Beginning with the line of the entries below that holds "left elbow: (408, 694)" and ending with the line that holds "right eye: (780, 919)", transcribe each line exactly as written. Pictures stay out.

::::::::

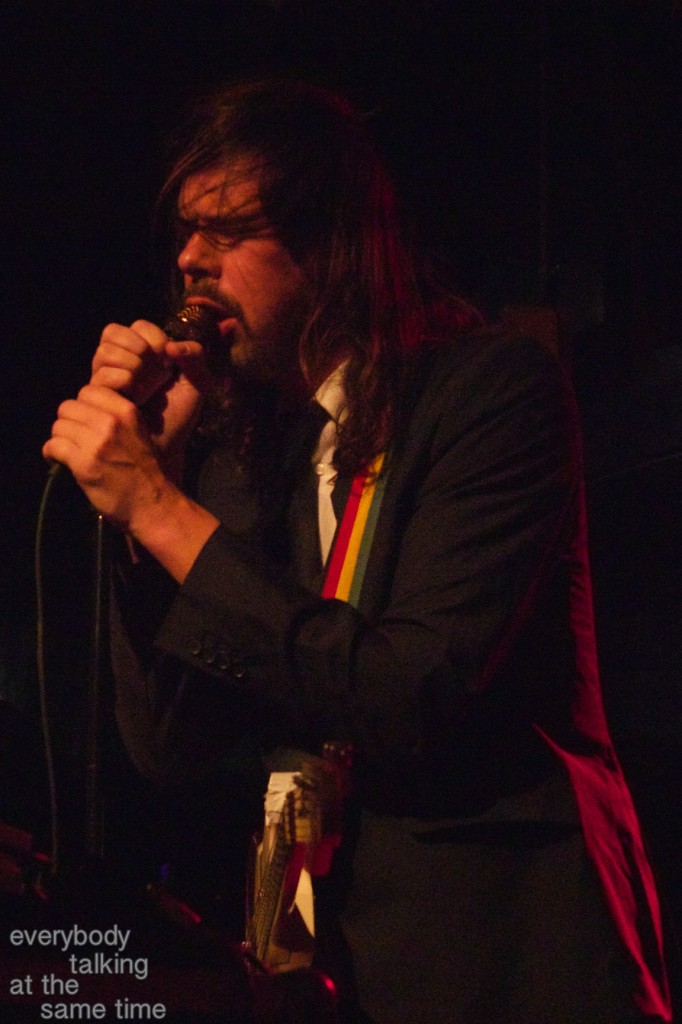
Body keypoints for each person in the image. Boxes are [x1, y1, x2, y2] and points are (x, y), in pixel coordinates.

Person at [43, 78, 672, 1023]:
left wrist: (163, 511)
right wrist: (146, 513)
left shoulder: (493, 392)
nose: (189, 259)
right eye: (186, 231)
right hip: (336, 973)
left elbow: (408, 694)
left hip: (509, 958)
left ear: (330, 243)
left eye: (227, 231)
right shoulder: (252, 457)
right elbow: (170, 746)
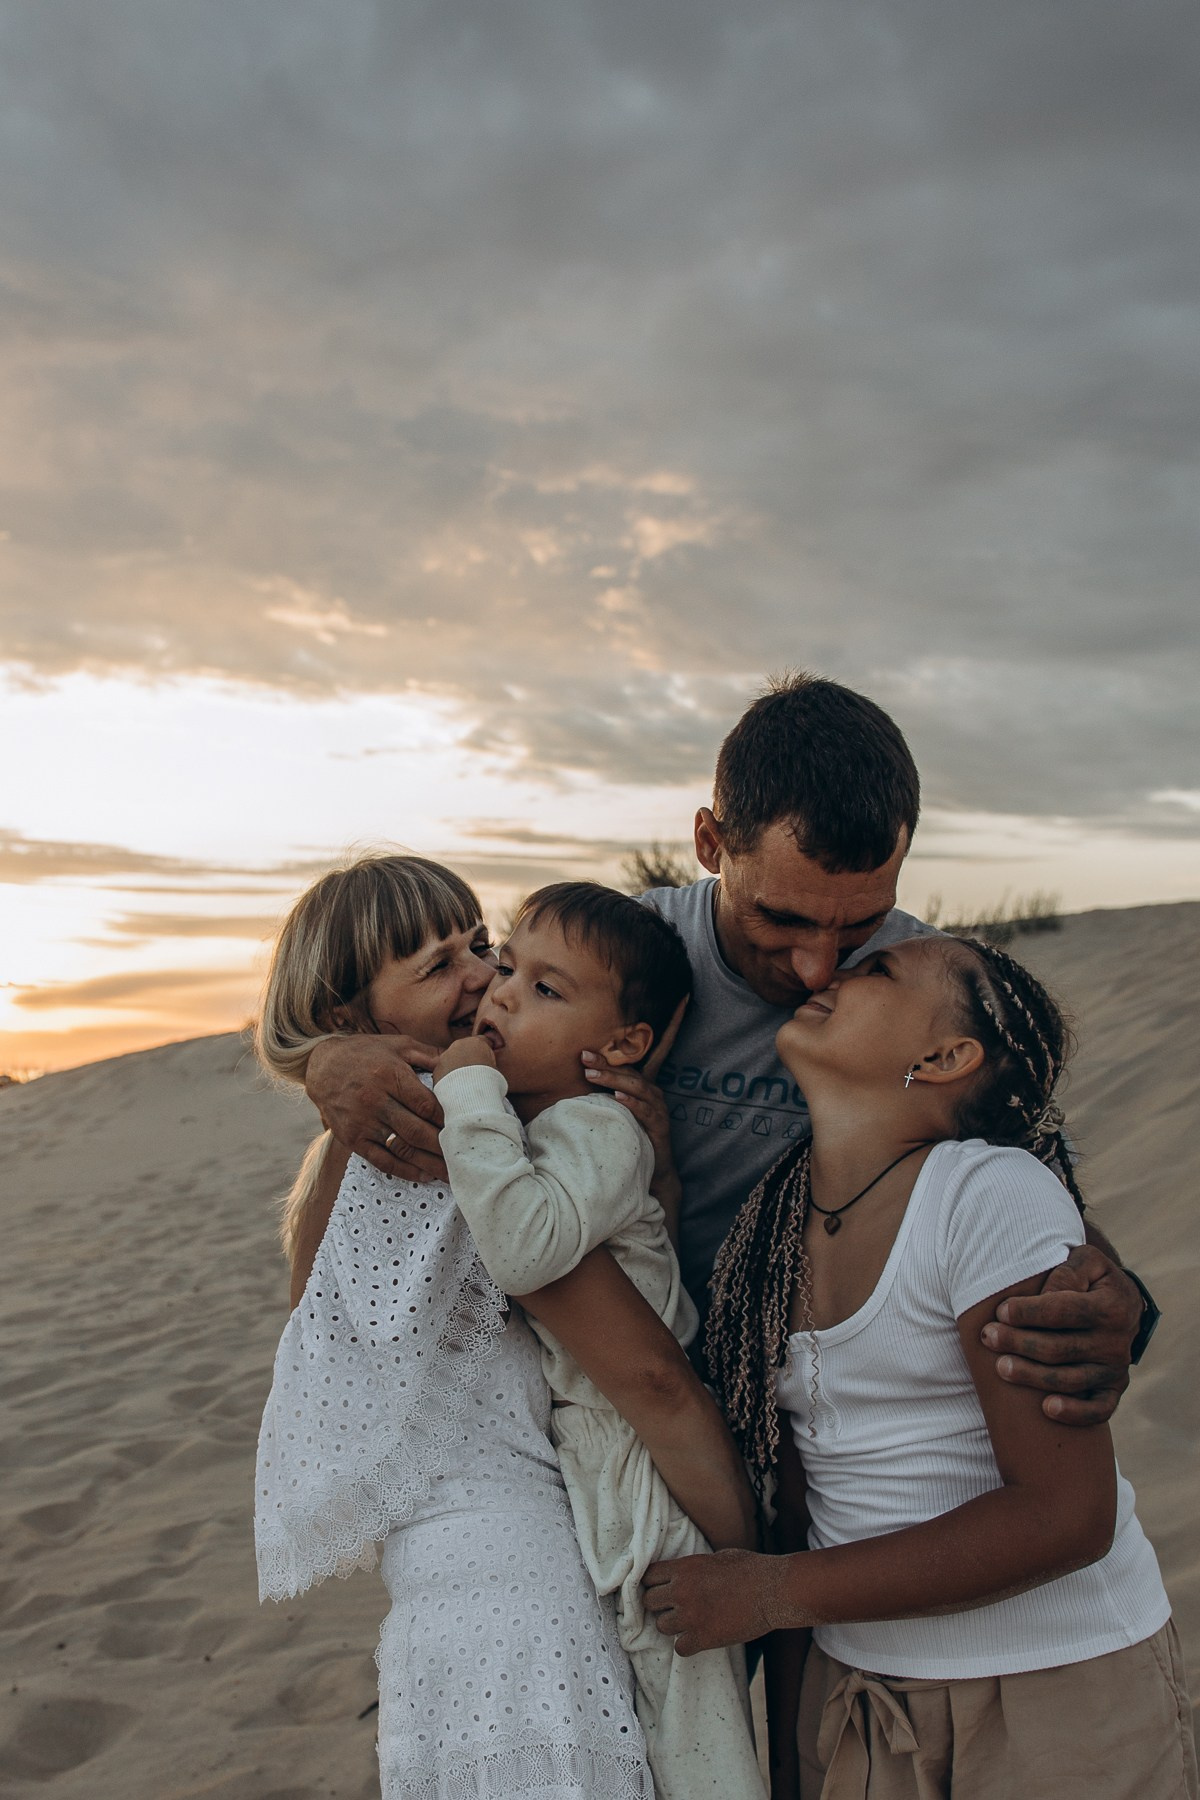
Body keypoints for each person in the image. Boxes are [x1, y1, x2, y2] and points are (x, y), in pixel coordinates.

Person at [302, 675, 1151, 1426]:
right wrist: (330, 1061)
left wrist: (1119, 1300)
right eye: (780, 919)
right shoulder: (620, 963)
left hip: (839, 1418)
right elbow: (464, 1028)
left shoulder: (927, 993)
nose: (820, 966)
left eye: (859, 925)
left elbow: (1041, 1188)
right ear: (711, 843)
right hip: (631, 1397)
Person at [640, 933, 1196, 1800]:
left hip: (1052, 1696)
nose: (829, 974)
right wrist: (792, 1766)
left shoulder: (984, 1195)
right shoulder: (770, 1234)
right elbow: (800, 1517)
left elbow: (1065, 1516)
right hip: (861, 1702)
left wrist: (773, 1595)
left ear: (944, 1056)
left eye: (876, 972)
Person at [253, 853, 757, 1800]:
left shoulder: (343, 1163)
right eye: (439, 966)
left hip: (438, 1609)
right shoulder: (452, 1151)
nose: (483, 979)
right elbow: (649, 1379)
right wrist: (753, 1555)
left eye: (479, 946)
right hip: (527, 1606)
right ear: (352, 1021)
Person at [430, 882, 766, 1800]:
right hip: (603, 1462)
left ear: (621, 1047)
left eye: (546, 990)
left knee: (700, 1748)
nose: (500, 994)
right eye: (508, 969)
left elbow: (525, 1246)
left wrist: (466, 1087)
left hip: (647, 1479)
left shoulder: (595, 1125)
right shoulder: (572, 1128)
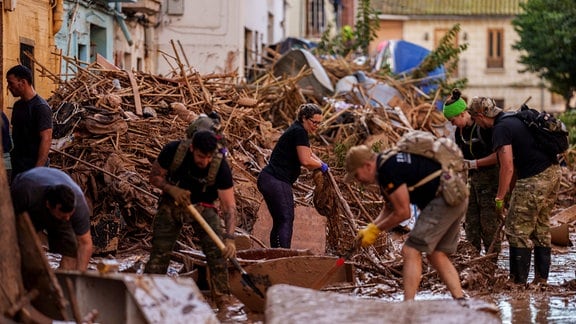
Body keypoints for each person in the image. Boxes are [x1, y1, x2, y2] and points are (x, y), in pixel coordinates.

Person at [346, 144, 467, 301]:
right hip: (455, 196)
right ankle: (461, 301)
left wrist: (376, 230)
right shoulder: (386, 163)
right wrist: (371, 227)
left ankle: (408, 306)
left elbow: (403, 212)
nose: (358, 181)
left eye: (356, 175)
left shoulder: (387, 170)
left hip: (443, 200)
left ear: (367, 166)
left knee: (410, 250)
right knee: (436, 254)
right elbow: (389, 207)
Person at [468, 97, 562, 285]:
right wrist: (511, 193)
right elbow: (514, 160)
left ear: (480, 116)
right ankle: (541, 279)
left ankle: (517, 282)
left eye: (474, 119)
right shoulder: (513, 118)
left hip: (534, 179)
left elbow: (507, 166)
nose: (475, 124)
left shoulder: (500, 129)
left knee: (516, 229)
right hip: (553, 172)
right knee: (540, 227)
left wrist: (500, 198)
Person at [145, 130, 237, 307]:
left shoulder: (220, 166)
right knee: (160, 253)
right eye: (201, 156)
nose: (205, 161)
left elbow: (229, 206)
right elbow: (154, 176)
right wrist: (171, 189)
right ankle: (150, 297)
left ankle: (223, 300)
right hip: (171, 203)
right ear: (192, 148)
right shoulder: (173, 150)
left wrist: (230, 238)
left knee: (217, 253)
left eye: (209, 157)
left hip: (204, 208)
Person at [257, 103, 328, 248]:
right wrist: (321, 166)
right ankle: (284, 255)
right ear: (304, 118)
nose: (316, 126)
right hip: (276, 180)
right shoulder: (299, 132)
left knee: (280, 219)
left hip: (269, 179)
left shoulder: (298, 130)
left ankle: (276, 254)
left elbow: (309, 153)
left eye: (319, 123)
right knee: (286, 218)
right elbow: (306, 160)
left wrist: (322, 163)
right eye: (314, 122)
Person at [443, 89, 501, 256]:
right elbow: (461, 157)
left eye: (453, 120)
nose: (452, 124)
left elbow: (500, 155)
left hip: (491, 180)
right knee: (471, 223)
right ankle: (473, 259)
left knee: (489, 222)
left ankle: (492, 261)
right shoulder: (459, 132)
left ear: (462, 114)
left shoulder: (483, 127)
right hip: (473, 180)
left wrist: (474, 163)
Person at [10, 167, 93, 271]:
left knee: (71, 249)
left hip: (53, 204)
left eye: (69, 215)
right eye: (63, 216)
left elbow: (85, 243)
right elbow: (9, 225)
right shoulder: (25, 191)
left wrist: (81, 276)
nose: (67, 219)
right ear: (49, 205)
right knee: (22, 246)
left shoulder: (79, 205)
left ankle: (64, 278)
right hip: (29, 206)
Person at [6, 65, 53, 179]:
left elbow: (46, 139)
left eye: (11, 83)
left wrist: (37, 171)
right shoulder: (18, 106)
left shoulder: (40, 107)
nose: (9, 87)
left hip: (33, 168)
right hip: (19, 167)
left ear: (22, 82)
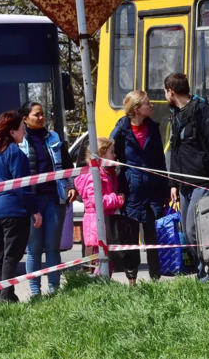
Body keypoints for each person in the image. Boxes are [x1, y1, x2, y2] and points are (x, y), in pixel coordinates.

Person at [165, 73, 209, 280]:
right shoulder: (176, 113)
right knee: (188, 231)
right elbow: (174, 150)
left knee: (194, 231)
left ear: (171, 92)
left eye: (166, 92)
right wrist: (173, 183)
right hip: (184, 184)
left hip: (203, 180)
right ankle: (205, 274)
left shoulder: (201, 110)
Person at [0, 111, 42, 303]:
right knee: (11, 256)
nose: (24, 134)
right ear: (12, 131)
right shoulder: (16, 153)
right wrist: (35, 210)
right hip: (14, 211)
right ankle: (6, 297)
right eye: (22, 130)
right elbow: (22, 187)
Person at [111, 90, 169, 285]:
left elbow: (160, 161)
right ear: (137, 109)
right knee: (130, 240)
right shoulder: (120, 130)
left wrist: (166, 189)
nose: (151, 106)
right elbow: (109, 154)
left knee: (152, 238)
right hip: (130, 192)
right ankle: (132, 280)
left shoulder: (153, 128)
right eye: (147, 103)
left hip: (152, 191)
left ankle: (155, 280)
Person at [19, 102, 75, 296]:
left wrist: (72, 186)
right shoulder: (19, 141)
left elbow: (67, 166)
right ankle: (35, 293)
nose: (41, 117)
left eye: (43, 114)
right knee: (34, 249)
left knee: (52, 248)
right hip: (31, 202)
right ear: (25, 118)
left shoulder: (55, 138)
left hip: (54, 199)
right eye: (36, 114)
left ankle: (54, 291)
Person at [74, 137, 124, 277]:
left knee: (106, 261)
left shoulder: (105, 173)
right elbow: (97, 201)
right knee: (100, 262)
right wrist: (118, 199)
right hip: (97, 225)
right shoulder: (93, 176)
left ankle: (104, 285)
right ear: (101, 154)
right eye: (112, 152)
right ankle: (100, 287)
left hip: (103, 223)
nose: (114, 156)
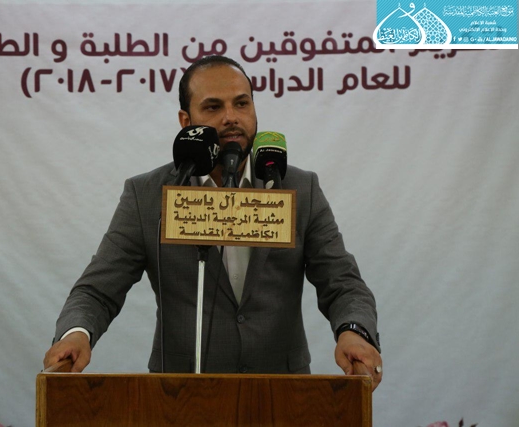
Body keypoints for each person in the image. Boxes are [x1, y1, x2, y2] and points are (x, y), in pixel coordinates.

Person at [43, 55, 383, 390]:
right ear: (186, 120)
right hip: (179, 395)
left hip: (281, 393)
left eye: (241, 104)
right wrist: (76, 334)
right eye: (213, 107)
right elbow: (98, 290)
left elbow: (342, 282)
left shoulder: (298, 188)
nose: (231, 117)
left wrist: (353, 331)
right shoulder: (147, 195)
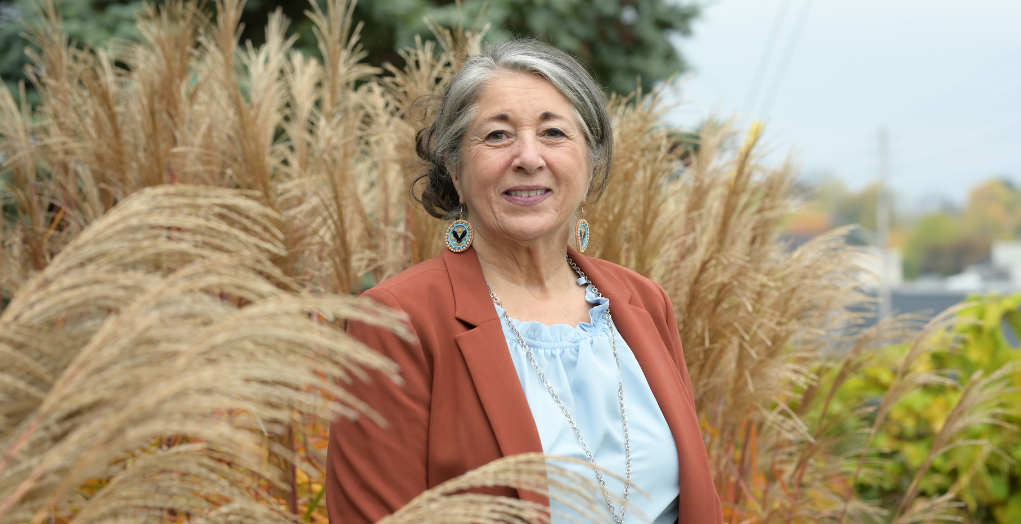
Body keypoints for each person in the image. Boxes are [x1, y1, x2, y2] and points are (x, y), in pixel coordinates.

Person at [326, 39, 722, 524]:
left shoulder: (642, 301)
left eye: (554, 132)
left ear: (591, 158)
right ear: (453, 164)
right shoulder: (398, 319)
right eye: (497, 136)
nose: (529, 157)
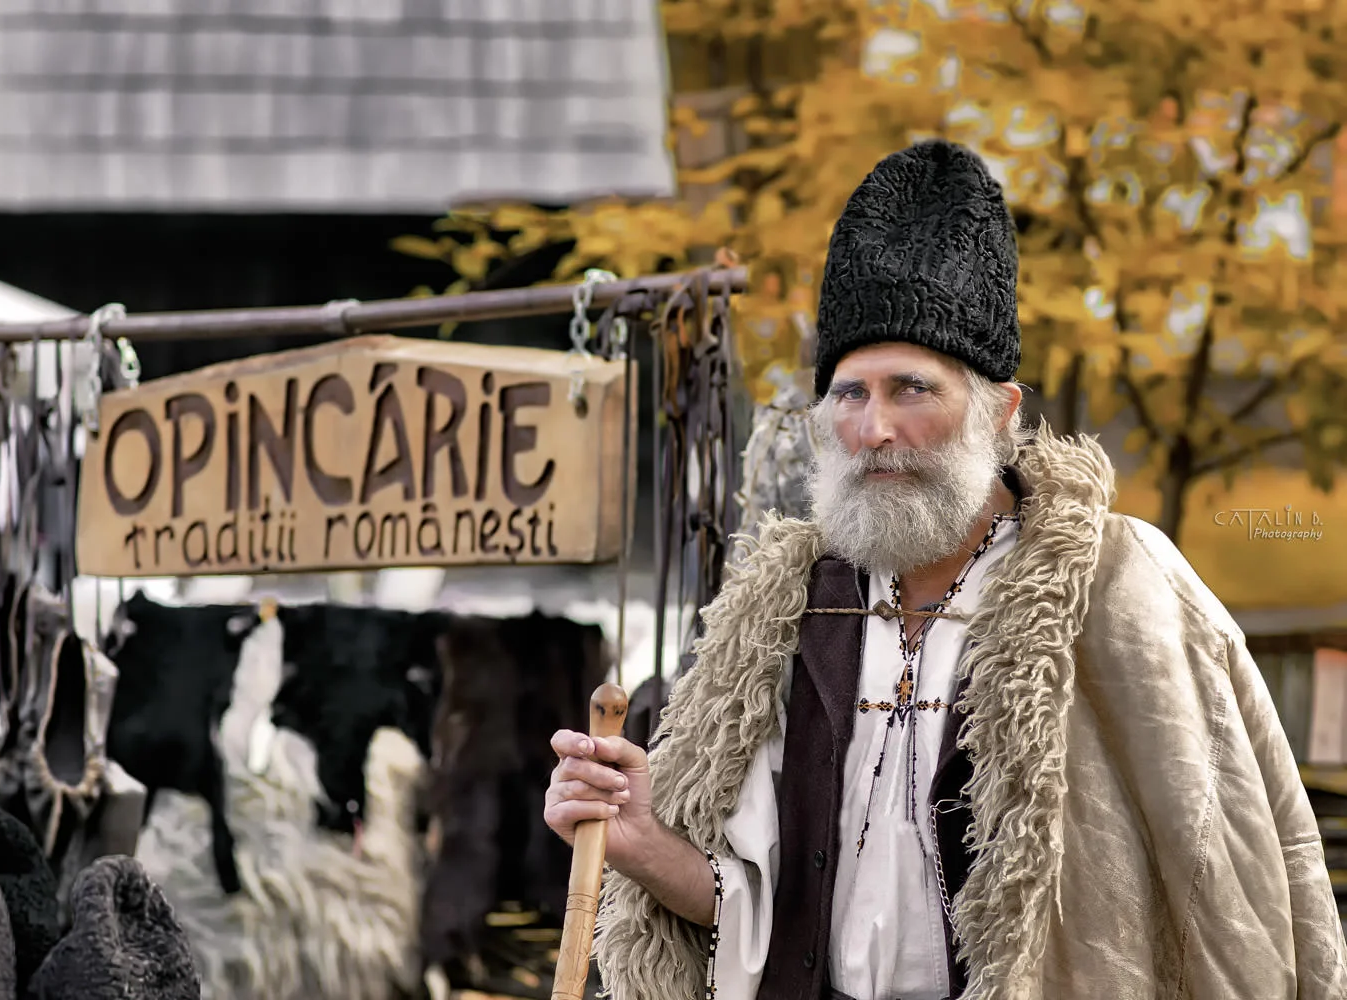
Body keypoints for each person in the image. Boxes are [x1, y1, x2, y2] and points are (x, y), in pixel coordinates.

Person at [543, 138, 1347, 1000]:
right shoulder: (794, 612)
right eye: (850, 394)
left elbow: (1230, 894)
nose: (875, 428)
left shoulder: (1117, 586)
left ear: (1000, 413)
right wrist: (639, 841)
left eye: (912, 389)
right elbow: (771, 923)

::::::::

◆ Answer for this exercise
left elbow: (408, 694)
left hip: (509, 958)
left ear: (330, 243)
left eye: (227, 231)
right shoulder: (252, 457)
right elbow: (170, 746)
Body keypoints for each person in the image. Boxes are [x1, y1, x2, y2] and points are (x, y), in pixel coordinates.

Person at [302, 675, 1151, 1426]:
right wrist: (330, 1061)
left wrist: (1119, 1300)
right eye: (780, 919)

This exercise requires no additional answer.